## ESTRATTO DELLA PAGINA
◆ ◆ ◆ ◆ ◆ ◆ ◆

Area di servizio rapinata, quattro i testimoni-chiave

7 Agosto 2018

Vasto. Tre dipendenti di Portobello e un cliente hanno ricostruito l’assalto I volti dei due banditi sullo scooter erano coperti dai caschi. Bottino di 1.500 euro 

VASTO. A distanza di 24 ore il testimone che ha assistito alla rapina messa a segno domenica sera poco dopo le 21 alla stazione di servizio Portobello sulla circonvallazione Histoniense, si rende conto del rischio che ha corso. L’uomo è comprensibilmente scosso. E come lui i tre dipendenti che si sono trovati faccia a faccia con i due rapinatori. Le immagini della videosorveglianza raccontano quei drammatici secondi. I due, entrambi giovani, sono arrivati sul piazzale di Portobello in sella a uno scooter 50 indossando caschi jet. Lo scooter si è avvicinato ad un dipendente mentre un collega serviva un cliente. Il giovane che sedeva dietro ha sollevato il braccio, e mostrando una pistola, ha intimato al benzinaio di consegnargli l’incasso. Pare ci fossero poco meno di 1.500 euro. Il dipendente ha preso i soldi e li ha consegnati al bandito. Pochi secondi dopo i due erano già lontani.

◆ ◆ ◆ ◆ ◆ ◆ ◆

## DOMANDE
1) Nell'articolo sulla rapina, su che mezzo sono arrivati i due rapinatori?
2) Riporta dall'articolo sulla rapina tutto il testo che va da "VASTO. A distanza" giù fino a "erano già lontani.", copiandolo senza cambiare nulla.

◆ ◆ ◆ ◆ ◆ ◆ ◆

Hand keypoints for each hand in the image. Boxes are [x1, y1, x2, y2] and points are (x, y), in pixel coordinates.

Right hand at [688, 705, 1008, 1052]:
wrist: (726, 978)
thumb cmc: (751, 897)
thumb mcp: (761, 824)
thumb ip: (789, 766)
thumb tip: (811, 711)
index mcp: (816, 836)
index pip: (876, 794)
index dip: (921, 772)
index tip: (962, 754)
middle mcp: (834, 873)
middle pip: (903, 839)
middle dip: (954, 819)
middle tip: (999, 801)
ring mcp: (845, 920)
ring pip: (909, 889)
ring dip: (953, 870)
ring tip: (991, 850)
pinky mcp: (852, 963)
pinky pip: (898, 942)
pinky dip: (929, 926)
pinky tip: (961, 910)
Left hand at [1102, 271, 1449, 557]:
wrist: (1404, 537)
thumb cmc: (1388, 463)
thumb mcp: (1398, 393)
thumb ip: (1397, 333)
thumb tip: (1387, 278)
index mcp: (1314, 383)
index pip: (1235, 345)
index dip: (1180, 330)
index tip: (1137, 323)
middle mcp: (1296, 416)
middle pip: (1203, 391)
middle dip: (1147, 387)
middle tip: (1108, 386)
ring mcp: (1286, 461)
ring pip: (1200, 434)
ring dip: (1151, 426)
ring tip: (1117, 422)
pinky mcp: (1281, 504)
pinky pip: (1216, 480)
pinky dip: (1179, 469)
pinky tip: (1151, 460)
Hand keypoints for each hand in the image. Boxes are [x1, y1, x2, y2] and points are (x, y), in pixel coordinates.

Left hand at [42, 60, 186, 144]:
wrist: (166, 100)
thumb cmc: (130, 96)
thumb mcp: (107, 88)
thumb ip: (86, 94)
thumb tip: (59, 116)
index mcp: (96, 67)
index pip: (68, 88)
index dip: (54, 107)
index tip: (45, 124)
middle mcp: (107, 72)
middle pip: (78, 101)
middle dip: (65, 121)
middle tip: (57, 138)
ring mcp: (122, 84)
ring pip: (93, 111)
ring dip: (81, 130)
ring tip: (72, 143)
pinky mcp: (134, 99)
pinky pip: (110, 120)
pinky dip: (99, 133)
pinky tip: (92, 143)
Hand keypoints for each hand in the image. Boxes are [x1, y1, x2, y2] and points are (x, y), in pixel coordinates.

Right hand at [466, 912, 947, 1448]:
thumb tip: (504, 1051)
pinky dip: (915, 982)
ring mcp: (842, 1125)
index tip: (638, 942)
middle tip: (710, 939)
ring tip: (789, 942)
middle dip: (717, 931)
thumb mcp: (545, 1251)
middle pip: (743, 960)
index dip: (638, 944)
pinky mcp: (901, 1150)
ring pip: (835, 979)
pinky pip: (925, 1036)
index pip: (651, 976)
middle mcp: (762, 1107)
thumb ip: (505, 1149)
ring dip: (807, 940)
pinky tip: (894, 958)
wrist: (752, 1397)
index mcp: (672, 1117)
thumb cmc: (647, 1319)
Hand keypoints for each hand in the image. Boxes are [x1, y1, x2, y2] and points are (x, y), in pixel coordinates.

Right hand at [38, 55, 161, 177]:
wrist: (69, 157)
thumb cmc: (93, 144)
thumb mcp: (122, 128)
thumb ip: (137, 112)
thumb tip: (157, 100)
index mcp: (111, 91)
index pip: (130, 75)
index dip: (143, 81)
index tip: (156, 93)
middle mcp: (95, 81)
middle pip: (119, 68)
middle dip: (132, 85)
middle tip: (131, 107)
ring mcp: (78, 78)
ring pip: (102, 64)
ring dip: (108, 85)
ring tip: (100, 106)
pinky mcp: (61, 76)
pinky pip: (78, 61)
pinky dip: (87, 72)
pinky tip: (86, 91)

◆ ◆ ◆ ◆ ◆ ◆ ◆

## LE SOLUZIONI
1) Su uno scooter 50.

2)
VASTO. A distanza di 24 ore il testimone che ha assistito alla rapina messa a segno domenica sera poco dopo le 21 alla stazione di servizio Portobello sulla circonvallazione Histoniense, si rende conto del rischio che ha corso. L’uomo è comprensibilmente scosso. E come lui i tre dipendenti che si sono trovati faccia a faccia con i due rapinatori. Le immagini della videosorveglianza raccontano quei drammatici secondi. I due, entrambi giovani, sono arrivati sul piazzale di Portobello in sella a uno scooter 50 indossando caschi jet. Lo scooter si è avvicinato ad un dipendente mentre un collega serviva un cliente. Il giovane che sedeva dietro ha sollevato il braccio, e mostrando una pistola, ha intimato al benzinaio di consegnargli l’incasso. Pare ci fossero poco meno di 1.500 euro. Il dipendente ha preso i soldi e li ha consegnati al bandito. Pochi secondi dopo i due erano già lontani.